A Jackson County judge will hear a motion by Commerce activist Tim Redmond on Wednesday, Sept. 7, challenging a Commerce ordinance dealing with the distribution of pamphlets and leaflets.
Redmond, who lives on Troy Street and attends most city council meetings, asks the court to issue an injunction to prohibit the city from enforcing the ordinance, which was passed in the mid-1980s in response to activity by the Ku Klux Klan. He considers the ordinance to be in conflict with the first amendment to the U.S. Constitution, which protects freedom of speech and freedom of the press.
Redmond cites three specific issues. First, he objects to having to get a permit from the city clerk to distribute information. Secondly, he opposes the requirement that all such matters bear the name and address of the person responsible for the printing and distribution of the materials, and thirdly, he objects to provisions limiting where and how such materials are distributed.
Redmond cites U.S. Supreme Court decisions knocking down similar ordinances, decisions he says should be applied to the Commerce ordinance.
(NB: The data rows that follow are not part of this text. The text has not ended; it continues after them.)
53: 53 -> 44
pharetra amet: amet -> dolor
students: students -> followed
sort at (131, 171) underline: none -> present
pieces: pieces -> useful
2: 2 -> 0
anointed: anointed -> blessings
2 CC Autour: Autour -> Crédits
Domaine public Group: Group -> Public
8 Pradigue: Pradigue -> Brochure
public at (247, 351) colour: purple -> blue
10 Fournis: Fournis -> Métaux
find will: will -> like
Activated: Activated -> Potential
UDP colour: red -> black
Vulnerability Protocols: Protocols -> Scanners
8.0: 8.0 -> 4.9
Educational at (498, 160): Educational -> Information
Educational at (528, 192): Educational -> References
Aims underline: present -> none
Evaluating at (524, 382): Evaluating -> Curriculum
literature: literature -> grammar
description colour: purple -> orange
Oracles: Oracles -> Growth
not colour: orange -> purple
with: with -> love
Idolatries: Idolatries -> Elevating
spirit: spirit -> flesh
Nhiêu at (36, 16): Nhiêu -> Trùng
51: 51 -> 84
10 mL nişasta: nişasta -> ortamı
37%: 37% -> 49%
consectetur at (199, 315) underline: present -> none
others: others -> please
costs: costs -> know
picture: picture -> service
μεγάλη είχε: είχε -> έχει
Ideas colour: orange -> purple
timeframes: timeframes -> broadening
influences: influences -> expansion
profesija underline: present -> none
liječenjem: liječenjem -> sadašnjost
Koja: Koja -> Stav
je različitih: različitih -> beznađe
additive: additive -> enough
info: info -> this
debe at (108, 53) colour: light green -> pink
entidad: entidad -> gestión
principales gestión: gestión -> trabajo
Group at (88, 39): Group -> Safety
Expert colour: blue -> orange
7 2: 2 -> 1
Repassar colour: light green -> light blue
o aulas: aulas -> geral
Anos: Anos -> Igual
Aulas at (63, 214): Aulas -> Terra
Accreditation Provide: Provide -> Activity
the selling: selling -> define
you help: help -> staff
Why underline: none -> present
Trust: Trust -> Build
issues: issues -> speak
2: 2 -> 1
In addition, in his submission to the court, Redmond points out that the city’s “begging and soliciting ordinance,” also a First Amendment free-speech issue, does not require a permit, nor restrict time or place.
“Plaintiff wishes to distribute literature, including anonymous literature, in the traditional public forums in Commerce, Georgia, without license, censorship and any threat of immediate arrest, prosecution, imprisonment and/or fines by the defendants, for exercising any of plaintiff’s protected and guaranteed freedoms of speech and of the press,” his motion concludes.
Redmond first broached the subject with the city council in a Dec. 30, 2015, letter to his city councilman, Archie Chaney, which drew a response Jan. 4, 2016, from then-city manager Pete Pyrzenski affirming the city’s right to “reasonably regulate the time, place and manner of speech.” The letter also advised that “requiring a permit has been upheld by the courts.”
Redmond made a direct appeal for a repeal of the distribution ordinance at the city council’s Jan. 19, 2016, meeting. The council took no action.